Well, the Macalope hopes so, because The Register’s Ian Thomson is here to tell us how “Cook’s ‘values’ memo shows Apple has lost its soul.”
You mean this kind of soul? To be fair to Cook, that’s kind of hard to convey in a memo.
Actually, you will probably not be surprised to find out that Thomson does not define anywhere in the piece what Apple’s soul was supposed to be prior to it being lost by protecting intellectual property. Presumably the company had never filed a patent suit or anything similar in its history ever. Like, say, against Microsoft.
Thomson’s cool with Apple taking full credit for its rightful place in the hierarchy of smartphone creativity, but are there no limits?
As a result, Apple is now the most valuable company on the planet (in part thanks to the declining value of the American dollar), dominates the tablet market, and has the high-end of the smartphone sector locked down. It has also got the most lucrative apps market and reaps 30 per cent on everything sold. Is this not enough?
Translation: I don’t know how capitalism works!
Apple tried to gain the rights on the GUI system and lost that battle, but now it seems it will be doing this for tablet and smartphones. Not even Bill Gates stooped that low.

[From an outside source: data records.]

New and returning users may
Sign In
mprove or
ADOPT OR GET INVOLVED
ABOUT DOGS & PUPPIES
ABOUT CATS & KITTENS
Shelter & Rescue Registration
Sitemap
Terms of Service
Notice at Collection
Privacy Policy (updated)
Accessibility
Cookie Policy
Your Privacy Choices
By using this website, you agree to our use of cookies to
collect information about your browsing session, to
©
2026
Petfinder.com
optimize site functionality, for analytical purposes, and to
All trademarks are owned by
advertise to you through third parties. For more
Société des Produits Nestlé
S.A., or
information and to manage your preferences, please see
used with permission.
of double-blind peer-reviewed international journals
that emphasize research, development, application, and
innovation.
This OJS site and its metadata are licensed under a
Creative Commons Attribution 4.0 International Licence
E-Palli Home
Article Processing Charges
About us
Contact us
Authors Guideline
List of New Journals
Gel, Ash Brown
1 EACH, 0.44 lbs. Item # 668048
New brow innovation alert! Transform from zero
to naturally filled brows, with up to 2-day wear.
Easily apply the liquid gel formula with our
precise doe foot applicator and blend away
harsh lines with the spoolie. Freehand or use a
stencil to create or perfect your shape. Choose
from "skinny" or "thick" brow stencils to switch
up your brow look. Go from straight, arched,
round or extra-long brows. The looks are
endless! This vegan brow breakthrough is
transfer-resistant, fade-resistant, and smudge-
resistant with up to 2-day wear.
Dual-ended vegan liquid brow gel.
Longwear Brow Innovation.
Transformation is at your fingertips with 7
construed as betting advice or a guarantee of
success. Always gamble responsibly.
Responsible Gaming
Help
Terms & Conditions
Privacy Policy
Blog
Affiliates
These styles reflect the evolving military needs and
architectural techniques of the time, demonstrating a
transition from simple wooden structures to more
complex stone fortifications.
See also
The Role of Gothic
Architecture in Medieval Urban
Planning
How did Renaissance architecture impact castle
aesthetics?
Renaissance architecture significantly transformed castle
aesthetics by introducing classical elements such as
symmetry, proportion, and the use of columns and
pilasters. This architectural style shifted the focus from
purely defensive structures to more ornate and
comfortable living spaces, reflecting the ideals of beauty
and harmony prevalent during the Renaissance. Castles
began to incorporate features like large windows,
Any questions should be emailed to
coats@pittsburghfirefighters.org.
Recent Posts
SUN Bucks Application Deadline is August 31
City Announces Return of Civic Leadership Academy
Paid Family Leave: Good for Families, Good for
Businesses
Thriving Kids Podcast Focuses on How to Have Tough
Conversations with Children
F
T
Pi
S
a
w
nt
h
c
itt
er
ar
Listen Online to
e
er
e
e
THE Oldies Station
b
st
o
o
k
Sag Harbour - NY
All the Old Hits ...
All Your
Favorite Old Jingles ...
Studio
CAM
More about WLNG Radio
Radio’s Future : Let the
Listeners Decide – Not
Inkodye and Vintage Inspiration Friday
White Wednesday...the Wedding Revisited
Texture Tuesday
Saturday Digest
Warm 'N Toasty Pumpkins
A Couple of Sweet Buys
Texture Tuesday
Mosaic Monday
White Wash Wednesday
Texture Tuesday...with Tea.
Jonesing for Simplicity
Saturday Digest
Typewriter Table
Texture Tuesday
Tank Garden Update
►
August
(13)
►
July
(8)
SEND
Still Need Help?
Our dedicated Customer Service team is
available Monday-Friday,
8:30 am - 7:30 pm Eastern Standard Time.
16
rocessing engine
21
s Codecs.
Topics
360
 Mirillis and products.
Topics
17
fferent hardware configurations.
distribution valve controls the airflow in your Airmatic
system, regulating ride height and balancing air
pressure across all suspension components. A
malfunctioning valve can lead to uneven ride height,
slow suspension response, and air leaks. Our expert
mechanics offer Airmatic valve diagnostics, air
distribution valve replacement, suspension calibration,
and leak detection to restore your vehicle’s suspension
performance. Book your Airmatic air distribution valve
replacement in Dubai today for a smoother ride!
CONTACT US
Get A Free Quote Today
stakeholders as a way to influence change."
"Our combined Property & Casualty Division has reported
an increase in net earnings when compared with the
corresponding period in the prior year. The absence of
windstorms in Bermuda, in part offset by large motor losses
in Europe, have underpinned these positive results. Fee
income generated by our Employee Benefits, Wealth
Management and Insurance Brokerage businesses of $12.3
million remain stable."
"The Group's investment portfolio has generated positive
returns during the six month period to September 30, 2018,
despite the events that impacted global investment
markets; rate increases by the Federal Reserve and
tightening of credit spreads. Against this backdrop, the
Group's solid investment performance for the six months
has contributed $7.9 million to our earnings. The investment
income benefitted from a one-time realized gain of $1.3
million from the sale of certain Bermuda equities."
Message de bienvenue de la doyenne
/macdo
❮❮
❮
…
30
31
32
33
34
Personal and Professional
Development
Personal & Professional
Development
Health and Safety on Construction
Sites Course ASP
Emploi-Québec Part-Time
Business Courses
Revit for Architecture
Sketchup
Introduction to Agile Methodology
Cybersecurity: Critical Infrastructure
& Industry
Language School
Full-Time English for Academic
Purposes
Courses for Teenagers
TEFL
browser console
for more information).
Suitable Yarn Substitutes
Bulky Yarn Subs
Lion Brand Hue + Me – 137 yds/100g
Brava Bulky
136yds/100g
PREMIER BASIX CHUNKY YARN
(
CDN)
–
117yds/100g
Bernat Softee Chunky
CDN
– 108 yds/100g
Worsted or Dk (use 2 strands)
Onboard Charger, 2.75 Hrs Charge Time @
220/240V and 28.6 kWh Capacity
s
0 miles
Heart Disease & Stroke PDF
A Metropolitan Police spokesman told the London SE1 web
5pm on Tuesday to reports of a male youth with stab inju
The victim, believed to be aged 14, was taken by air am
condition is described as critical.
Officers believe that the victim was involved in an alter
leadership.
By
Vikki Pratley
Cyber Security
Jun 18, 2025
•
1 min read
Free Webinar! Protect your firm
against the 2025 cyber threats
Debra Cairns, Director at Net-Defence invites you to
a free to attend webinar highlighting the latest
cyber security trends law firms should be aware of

How is that low? And what about claiming a browser is an integral part of the operating system, a move so “low” that Bill Gates’s company had to submit to an agreement with the Justice Department?
The jury, who were carefully screened to make sure no-one with technical knowledge got on the case…
Oh. Really.
[Jury foreman Velvin] Hogan, who told the court he had served on three juries in civil cases and has two children in their 40s, spent seven years working with lawyers to obtain his own patent covering “video compression software,” a hobby of his. He worked in the computer hard-drive industry for 35 years at companies including Memorex Corp., Colorado-based Storage Technology Corp. and Massachusetts-based Digital Equipment Corp.
Well, that’s weird.
Based on the evidence yes, Samsung copied both the design and the style of Apple’s products, in the same way that Apple always has. The company itself got its start from copying the GUI system developed at Xerox PARC for a small licensing fee…
Do you even read what you write? Those two things are not the same.
You know, the Macalope knows that The Register is inflammatory and that that’s its business model, but there’s inflammatory and then there’s just flat-out wrong and making crap up.
[Editors’ Note: In addition to being a mythical beast, the Macalope is not an employee of Macworld. As a result, the Macalope is always free to criticize any media organization. Even ours.]